How do I write a recursive algorithm to compute $F_{i,j}(m)$?

• Ironic, given your username, but could you be more precise? The $x_{ij}$ have what distribution? Are they resampled every time the sum is evaluated or are they fixed? Is the naive implementation too slow? Did you try dynamic programming? – David Richerby Mar 27 '15 at 20:48
• $x_{ij}$ is uniformly distributed random number and it is re-sampled every time the sum is evaluated. I am trying to build a recursive algorithm for it so that for a given i,j and m, the function fun(i,j,m) can compute $F_{i,j}(m)$. – precision Mar 27 '15 at 21:01
• What is provided as inputs? Are the $x_{ij}$'s provided as part of the input, along with $i,j,m$? – D.W. Mar 27 '15 at 21:19
• Inputs are $i,j ,m$. Every time I have to compute $x_{ij}$ for each k,l and m. – precision Mar 27 '15 at 21:27
• OK. So $F_{i,j}(m)$ is not a number; it is a random variable. So it's not clear what you want. Do you want to sample a single value from $F_{i,j}(m)$? Do you want to compute the distribution of $F_{i,j}(m)$? If the latter, we'll need to know what the base cases are (so we can evaluate how large $F_{i,j}(m)$ might get, as a function of $i,j,m$ and the $x$'s). – D.W. Mar 28 '15 at 4:28

Assuming we are given the $x_{ij}$'s and $i,j,m$, your formula already is a recursive algorithm to compute $F_{i,j}(m)$. If you use dynamic programming (memoization) to avoid re-computing $F_{i',j'}(m')$ more than once for any given tuple $(i',j',m')$, the running time will be $O(m^3)$, since you only evaluate $F_{i',j'}(m')$ for tuples $(i',j',m')$ where $0 \le i',j',m' \le m$.

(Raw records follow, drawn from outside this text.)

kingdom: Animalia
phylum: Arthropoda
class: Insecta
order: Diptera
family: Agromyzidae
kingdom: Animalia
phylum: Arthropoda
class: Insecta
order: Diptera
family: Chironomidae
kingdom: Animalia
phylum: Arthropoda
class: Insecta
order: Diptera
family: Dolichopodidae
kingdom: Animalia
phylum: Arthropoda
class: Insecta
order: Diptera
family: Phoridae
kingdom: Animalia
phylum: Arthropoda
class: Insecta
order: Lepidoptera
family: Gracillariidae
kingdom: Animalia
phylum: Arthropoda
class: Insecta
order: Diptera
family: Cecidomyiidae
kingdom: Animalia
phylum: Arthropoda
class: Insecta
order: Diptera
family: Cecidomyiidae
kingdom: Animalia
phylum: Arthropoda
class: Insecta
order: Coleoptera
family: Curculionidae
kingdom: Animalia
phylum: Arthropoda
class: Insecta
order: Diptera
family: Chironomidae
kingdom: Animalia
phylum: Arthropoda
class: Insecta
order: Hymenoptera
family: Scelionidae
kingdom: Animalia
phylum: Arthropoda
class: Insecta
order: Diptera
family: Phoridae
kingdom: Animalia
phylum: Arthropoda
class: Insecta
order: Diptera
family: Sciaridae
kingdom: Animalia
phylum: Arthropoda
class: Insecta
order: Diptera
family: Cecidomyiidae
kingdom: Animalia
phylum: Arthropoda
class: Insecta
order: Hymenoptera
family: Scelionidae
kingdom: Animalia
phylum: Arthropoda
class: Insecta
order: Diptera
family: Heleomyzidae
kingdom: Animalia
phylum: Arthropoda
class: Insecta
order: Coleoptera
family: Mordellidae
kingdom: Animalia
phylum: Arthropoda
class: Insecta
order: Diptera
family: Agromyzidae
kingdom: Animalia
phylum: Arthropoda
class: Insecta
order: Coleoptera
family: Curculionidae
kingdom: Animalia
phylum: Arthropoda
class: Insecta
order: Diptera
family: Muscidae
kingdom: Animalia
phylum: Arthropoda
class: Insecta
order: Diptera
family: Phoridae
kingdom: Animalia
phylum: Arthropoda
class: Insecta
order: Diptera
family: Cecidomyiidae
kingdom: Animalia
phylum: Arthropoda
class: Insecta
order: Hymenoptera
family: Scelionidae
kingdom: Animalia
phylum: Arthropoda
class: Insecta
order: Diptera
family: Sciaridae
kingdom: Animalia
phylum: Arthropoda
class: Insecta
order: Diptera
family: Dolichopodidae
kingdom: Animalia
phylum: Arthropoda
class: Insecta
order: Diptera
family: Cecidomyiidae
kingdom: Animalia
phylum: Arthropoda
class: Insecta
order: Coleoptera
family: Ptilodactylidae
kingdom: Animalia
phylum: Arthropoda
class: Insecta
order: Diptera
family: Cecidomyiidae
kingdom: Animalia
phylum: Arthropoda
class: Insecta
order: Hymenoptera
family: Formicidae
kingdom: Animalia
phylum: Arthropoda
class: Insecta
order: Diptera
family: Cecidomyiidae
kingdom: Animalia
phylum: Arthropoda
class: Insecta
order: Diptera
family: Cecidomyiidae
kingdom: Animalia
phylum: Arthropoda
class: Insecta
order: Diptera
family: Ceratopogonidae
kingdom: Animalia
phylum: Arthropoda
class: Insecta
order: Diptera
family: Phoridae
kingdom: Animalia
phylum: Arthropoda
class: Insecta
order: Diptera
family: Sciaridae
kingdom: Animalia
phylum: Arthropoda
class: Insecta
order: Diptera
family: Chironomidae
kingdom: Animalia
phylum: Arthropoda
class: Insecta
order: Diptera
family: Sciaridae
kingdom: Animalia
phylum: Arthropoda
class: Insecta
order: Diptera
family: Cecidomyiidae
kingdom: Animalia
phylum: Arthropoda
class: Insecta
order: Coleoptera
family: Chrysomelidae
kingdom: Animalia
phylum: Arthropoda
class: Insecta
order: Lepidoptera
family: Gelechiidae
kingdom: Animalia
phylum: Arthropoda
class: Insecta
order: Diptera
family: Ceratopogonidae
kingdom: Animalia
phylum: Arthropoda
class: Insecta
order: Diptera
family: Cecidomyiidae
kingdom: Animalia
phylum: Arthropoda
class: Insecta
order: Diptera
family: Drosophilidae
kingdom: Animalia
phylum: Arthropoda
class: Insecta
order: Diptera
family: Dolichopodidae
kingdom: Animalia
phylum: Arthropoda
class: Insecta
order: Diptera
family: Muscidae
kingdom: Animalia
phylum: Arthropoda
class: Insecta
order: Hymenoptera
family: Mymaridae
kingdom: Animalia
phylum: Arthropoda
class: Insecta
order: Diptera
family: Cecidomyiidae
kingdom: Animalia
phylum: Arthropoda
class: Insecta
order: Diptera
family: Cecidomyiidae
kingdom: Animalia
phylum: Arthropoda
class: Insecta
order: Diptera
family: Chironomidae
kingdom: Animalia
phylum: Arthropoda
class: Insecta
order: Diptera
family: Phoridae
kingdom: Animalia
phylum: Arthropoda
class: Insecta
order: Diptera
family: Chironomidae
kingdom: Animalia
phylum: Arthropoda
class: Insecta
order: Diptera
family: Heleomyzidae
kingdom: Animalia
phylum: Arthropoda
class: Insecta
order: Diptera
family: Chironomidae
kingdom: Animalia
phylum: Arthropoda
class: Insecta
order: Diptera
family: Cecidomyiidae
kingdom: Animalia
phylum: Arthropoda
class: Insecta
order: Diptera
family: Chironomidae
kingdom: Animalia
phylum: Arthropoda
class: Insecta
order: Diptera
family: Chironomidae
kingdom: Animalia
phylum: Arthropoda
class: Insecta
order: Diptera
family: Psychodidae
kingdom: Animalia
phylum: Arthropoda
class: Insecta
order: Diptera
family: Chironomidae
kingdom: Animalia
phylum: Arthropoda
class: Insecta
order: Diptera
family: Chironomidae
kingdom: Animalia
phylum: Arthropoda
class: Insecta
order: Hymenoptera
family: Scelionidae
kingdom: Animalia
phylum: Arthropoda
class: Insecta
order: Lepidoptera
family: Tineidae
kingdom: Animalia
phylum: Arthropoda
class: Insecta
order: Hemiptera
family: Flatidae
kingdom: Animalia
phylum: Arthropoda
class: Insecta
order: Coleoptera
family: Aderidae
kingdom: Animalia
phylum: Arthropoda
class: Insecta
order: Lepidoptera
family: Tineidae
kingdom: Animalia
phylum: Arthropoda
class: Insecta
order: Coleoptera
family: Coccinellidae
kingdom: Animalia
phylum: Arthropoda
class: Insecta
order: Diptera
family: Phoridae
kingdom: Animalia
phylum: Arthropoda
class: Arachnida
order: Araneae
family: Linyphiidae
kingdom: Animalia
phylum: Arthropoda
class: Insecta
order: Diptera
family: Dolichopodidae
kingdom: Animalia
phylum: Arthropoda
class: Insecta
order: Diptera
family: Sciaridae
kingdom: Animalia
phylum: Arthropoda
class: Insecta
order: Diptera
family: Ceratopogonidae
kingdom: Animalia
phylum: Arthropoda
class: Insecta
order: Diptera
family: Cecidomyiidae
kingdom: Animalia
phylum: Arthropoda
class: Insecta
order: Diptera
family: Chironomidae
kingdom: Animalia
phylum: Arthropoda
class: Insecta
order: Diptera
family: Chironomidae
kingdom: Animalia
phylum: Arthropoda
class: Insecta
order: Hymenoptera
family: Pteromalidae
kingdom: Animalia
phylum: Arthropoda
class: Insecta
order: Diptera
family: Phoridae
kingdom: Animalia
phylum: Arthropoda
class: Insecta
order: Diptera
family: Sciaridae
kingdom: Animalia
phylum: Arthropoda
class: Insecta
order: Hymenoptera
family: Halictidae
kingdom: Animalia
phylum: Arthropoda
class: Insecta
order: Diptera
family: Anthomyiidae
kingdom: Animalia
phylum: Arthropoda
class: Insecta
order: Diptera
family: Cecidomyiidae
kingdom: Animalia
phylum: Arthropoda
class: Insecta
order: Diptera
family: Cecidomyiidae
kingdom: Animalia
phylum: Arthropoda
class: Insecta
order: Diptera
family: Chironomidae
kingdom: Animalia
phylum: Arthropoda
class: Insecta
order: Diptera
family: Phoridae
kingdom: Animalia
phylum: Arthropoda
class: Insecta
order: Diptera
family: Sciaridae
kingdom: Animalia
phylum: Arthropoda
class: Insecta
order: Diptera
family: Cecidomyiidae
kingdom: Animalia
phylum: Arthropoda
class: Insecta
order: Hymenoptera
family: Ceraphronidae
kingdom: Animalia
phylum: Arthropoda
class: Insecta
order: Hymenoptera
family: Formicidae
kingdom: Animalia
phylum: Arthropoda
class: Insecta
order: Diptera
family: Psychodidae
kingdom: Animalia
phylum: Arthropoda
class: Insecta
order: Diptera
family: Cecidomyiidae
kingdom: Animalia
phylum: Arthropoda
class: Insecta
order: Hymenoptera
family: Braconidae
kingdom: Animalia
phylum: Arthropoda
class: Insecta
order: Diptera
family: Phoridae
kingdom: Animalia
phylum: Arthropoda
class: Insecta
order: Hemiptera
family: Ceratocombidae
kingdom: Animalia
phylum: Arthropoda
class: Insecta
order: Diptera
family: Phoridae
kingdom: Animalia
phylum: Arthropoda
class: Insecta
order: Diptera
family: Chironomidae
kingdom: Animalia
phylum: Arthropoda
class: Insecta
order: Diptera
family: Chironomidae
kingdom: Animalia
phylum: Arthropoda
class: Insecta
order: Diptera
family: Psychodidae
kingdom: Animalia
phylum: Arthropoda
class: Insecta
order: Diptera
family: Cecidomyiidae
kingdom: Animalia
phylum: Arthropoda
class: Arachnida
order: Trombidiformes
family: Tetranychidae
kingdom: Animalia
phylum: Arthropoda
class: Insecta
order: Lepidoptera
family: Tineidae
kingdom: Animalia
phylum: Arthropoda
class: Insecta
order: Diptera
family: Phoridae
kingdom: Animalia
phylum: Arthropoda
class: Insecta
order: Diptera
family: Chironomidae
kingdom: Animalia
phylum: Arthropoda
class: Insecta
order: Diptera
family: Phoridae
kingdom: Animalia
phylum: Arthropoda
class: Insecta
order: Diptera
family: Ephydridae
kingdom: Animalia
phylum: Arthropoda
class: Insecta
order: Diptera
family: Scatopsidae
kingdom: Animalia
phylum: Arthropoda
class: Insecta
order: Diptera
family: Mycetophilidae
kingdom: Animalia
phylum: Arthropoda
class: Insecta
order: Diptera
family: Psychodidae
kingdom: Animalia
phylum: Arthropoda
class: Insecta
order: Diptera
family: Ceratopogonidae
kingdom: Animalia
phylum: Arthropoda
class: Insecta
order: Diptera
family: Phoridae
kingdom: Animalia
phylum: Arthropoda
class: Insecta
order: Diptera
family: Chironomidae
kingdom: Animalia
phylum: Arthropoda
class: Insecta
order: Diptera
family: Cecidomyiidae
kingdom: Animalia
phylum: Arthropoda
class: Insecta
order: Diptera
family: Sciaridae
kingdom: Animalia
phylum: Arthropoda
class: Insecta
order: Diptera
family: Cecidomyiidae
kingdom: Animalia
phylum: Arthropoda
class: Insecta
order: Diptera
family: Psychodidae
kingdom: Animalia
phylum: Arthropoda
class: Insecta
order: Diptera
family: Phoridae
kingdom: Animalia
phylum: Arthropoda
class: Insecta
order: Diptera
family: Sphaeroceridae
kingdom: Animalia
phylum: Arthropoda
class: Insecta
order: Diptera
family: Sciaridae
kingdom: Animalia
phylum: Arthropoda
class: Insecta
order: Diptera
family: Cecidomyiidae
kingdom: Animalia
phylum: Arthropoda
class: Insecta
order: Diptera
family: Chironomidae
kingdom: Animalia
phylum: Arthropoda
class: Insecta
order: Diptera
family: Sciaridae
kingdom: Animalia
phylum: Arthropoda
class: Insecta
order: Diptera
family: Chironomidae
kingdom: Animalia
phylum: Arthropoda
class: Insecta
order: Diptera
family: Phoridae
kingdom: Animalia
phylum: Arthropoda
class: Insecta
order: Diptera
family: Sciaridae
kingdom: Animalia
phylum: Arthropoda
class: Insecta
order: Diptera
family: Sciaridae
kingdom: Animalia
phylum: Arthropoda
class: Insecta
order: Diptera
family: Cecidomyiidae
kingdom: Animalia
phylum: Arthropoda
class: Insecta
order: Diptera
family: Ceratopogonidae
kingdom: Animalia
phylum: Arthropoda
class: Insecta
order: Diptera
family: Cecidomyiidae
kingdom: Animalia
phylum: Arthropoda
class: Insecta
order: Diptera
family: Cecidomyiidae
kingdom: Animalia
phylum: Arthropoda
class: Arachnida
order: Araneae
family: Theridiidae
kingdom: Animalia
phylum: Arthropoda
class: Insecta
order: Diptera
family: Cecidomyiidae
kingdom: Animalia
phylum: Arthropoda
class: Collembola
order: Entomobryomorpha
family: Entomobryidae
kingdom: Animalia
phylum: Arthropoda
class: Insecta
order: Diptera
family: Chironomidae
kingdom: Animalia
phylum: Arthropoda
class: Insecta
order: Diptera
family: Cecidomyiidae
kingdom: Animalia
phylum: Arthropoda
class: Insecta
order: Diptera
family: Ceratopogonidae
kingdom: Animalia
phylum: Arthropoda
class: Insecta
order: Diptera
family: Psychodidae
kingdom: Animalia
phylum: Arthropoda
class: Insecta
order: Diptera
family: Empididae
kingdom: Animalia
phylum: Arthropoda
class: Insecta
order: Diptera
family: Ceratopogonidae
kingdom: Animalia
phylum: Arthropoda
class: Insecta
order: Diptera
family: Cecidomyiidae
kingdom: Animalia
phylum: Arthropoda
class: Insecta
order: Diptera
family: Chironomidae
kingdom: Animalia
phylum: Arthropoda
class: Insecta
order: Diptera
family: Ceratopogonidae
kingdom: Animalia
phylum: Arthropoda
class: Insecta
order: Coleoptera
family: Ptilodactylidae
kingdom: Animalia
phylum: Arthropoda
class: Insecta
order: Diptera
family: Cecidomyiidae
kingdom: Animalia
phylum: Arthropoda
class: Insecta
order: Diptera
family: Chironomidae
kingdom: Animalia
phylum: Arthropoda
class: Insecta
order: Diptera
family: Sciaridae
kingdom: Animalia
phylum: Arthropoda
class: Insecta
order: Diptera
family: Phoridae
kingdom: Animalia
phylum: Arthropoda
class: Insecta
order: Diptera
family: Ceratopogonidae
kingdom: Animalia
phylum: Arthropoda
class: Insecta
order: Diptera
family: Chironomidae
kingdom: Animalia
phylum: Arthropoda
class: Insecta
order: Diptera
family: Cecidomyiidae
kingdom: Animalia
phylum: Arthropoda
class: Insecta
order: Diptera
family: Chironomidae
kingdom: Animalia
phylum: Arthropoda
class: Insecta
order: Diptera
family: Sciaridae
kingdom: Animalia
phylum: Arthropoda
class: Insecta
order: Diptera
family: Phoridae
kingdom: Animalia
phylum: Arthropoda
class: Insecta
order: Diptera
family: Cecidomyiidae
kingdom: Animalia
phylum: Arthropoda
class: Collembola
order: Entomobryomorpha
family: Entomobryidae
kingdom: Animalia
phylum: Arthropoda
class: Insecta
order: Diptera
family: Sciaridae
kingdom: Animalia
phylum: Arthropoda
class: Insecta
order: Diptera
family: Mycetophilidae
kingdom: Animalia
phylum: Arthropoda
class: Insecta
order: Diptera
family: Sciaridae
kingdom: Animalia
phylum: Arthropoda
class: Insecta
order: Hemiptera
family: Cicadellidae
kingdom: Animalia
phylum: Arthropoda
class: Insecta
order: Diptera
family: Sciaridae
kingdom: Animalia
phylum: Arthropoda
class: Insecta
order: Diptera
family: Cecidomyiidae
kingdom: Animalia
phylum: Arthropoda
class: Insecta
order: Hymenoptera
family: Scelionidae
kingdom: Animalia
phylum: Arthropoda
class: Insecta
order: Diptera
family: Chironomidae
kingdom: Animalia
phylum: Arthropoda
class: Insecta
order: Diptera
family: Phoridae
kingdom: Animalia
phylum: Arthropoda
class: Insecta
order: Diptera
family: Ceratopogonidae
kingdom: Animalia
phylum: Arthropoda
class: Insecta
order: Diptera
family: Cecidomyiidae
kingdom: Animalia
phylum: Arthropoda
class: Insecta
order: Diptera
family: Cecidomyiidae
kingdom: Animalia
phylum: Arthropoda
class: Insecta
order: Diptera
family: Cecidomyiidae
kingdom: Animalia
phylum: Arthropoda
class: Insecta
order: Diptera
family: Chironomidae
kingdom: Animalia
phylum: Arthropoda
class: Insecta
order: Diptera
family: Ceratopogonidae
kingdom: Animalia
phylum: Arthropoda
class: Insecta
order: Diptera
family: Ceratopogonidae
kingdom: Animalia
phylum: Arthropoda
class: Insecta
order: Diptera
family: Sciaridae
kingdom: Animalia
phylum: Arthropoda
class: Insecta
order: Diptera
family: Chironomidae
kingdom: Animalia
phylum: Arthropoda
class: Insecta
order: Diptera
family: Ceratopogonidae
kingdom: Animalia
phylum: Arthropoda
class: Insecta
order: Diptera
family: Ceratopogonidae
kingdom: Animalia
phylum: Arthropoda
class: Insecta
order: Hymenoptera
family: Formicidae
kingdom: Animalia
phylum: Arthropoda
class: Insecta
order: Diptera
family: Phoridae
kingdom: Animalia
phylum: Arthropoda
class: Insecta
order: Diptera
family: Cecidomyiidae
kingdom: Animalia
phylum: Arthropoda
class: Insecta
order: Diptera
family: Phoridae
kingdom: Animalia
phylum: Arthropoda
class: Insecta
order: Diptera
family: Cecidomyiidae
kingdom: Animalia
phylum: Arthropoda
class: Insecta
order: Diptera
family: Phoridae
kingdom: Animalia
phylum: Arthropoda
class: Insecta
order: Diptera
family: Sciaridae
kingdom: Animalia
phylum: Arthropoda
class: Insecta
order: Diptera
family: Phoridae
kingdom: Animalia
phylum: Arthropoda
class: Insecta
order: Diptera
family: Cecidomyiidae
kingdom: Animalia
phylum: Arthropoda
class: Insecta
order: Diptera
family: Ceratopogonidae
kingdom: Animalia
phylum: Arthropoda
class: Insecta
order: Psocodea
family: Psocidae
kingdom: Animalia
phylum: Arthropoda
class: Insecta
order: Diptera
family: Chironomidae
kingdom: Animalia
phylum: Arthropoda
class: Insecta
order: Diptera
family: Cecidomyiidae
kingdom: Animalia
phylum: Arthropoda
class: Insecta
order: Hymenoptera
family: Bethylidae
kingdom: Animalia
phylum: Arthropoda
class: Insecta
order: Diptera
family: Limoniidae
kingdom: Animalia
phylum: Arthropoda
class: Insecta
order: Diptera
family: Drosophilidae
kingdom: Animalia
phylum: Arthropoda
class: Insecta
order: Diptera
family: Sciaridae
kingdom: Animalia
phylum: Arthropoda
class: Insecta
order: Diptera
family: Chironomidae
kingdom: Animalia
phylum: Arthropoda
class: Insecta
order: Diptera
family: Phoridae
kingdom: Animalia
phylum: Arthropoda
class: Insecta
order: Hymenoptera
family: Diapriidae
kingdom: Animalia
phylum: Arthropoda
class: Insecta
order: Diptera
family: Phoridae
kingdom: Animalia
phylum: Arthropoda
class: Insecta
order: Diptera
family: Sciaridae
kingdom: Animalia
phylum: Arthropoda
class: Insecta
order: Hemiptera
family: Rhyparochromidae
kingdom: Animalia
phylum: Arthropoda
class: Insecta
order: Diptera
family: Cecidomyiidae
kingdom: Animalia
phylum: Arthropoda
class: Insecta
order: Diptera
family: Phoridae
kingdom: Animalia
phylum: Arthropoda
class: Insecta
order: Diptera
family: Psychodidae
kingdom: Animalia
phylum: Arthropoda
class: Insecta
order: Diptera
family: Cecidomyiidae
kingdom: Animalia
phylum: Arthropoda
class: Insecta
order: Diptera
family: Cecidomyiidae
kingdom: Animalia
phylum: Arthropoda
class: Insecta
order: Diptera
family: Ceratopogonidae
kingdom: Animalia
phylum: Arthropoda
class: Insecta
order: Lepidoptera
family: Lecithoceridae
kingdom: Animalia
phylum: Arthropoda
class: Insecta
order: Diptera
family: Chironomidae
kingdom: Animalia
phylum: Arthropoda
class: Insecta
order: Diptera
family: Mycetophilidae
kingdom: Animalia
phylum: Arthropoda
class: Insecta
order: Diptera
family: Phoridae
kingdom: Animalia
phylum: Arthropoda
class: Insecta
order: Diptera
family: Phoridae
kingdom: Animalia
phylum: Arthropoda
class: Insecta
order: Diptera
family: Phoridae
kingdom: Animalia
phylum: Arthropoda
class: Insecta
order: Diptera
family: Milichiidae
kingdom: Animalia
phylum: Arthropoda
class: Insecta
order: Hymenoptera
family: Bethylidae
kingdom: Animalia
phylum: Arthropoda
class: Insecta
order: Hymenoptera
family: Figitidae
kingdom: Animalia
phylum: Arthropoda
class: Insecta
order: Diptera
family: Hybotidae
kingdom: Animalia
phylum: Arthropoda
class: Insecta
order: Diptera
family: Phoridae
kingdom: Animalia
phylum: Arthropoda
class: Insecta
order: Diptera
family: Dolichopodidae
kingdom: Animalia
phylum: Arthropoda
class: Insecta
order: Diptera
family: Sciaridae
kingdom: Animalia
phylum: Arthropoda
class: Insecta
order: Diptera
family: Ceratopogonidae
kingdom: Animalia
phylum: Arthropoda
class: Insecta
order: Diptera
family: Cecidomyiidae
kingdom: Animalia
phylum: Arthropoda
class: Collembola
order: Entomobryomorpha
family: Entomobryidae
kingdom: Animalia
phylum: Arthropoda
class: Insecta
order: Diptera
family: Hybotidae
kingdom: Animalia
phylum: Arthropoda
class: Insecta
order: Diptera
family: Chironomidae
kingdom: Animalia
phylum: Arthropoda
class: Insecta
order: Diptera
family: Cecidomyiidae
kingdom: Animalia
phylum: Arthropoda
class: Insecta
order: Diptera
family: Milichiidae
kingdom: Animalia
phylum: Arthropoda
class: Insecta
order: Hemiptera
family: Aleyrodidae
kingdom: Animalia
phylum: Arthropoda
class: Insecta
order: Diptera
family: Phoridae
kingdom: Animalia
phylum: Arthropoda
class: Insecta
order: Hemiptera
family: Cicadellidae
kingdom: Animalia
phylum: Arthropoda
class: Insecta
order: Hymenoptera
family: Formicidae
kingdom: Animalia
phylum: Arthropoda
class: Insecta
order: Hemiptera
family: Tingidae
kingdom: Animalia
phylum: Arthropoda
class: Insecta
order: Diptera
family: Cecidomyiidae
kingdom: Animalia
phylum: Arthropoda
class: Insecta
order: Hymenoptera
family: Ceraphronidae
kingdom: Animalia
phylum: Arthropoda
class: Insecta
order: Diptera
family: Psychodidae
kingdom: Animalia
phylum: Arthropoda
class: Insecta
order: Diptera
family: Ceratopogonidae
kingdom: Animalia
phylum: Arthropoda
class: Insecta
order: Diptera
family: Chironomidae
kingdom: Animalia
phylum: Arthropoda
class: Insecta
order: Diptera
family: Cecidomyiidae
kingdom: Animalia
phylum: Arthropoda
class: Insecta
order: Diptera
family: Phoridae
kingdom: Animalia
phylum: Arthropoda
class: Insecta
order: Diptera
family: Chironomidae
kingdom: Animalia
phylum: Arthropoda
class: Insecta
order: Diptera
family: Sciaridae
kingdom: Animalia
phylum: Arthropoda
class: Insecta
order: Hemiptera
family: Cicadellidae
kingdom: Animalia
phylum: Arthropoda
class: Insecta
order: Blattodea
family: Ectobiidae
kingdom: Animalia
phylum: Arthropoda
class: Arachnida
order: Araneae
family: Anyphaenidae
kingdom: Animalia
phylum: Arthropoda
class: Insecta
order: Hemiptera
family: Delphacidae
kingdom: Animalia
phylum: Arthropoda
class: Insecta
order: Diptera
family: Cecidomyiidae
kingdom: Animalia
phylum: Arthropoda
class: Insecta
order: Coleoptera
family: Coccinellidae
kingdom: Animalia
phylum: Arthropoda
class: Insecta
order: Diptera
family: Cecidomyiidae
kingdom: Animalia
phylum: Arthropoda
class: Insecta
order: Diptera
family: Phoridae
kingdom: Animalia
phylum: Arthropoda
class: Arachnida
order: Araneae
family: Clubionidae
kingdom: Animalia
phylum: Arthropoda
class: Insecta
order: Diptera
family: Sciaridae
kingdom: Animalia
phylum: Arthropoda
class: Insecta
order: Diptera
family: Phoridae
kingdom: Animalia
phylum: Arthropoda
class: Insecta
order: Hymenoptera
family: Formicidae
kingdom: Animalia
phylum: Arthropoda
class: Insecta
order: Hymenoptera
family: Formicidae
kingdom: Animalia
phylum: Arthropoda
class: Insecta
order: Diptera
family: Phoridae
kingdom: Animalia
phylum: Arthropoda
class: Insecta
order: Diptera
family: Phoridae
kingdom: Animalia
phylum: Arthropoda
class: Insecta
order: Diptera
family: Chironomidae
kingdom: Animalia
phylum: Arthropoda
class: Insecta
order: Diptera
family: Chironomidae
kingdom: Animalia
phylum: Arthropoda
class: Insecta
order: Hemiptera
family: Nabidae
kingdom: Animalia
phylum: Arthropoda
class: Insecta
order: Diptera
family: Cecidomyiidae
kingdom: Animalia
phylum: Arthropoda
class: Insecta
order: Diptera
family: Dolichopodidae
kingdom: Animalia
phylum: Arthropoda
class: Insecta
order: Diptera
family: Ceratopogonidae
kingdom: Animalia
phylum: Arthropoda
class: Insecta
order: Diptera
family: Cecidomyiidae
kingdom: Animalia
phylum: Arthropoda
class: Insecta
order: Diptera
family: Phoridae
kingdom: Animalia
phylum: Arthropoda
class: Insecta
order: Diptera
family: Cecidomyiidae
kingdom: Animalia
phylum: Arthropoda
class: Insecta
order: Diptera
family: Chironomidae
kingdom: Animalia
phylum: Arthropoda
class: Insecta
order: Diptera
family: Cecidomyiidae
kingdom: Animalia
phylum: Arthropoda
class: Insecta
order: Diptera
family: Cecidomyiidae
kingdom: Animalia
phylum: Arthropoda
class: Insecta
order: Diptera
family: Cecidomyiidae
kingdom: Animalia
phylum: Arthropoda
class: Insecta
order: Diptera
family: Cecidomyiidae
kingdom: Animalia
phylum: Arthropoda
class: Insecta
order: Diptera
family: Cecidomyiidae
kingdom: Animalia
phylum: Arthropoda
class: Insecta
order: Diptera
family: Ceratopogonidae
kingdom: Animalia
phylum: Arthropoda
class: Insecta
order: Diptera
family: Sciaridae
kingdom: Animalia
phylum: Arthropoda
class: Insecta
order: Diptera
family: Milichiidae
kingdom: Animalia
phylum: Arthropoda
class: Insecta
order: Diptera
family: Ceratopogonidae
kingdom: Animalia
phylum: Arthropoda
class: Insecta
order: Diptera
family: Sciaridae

If the $x_{ij}$'s are not given, your question is not well-defined. If that's what you meant, it's possible you might be asking for us to compute the distribution of $F_{i,j}(m)$, but if so, the question needs to be edited accordingly.
Either way, I suspect that there must be some additional base cases you have not provided. As it currently stands, the solution $F_{i,j}(m)=0$ for all $i,j,m$ satisfies your equation. I suggest you edit your question to specify the missing base cases.